Warren’s expression did not change.
“You mean that Mrs. Gregory dismissed you?” he suggested.
“Yes, sir!” said Pauline with a sniff. “She paid me for—”
“Then I should make an arrangement with Mrs. Prince, by all means!” Warren said evenly. But a deathlike terror convulsed his heart. Rachael had burned her bridges!
He sent Magsie a note and flowers. He was “troubled by unexpected developments,” he said, and too busy to see her to-day, but he would see her to-morrow.

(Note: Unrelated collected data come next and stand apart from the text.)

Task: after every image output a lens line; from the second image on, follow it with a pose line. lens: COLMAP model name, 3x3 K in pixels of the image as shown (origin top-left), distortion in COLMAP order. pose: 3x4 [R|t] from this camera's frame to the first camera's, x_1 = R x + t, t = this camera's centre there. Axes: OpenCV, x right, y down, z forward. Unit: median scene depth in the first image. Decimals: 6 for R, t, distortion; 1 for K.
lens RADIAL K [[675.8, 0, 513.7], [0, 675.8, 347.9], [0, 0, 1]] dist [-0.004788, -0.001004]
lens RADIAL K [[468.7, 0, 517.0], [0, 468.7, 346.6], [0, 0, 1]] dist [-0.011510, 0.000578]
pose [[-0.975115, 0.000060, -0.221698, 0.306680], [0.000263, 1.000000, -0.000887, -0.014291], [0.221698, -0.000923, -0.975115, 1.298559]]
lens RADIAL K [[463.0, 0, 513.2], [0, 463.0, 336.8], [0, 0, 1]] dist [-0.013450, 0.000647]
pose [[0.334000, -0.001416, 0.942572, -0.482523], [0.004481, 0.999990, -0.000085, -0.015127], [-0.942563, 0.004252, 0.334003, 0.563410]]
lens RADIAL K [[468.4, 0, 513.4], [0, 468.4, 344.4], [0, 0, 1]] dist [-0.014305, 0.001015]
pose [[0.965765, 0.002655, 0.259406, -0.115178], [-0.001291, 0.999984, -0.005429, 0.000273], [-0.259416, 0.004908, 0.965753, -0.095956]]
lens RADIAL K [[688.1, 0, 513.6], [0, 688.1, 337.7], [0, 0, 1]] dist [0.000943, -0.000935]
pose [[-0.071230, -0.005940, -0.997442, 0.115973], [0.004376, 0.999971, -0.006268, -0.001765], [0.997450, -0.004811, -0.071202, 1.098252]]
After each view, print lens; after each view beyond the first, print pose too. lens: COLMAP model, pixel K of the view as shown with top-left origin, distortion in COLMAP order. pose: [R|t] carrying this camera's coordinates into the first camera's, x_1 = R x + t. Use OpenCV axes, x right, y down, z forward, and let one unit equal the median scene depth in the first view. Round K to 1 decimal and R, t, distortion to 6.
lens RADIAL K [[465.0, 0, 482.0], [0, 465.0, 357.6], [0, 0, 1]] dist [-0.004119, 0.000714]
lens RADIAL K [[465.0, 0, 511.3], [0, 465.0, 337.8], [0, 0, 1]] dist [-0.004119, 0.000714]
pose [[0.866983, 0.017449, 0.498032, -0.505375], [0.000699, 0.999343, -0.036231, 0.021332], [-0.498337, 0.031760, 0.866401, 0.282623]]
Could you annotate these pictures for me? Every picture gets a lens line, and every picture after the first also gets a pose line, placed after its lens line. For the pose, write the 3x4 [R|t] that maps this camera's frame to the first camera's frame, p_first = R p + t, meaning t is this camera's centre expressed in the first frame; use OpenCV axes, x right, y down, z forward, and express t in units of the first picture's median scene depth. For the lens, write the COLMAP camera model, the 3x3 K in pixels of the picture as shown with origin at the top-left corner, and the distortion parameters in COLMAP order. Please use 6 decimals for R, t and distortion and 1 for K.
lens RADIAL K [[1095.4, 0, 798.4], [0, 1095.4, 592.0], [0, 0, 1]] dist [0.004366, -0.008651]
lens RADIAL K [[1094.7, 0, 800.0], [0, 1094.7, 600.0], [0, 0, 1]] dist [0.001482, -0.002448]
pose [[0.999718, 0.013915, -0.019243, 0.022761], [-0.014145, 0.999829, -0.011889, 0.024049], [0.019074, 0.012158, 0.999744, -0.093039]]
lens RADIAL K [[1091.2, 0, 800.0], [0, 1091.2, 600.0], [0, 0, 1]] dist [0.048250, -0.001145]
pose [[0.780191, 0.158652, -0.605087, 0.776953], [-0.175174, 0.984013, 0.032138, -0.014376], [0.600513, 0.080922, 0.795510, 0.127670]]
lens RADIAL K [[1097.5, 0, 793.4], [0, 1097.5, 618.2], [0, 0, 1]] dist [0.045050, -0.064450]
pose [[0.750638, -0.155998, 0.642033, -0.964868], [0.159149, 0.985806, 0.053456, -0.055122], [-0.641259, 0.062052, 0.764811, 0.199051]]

Magsie had awakened to a sense of pleasure impending. It was many months since she had felt so important and so sure of herself. Her self-esteem had received more than one blow of late. Bowman had attempted to persuade her to take “The Bad Little Lady” on the road; Magsie had indignantly declined. He had then offered her a poor part in a summer farce; about this Magsie had not yet made up her mind.
Now, she said to herself, reading Warren’s note over her late breakfast tray, perhaps she might treat Mr. Bowman to the snubbing she had long been anxious to give him. Perhaps she might spend the summer quietly, inconspicuously, somewhere, placidly awaiting the hour when she would come out gloriously before the world as Warren Gregory’s wife. Not at all a bad prospect for the daughter of old Mrs. Torrence’s companion and housekeeper.
A caller was announced and was admitted, a thin, restless woman who looked thirty-five despite or perhaps because of the rouge on her sunken cheeks and the smart gown she wore. The years had not treated Carol Pickering kindly: she was an embittered, dissatisfied woman now, noisily interested in the stage as a possible escape from matrimony for herself, and hence interested in Magsie, with whom she had lately formed a sort of suspicious and resentful intimacy.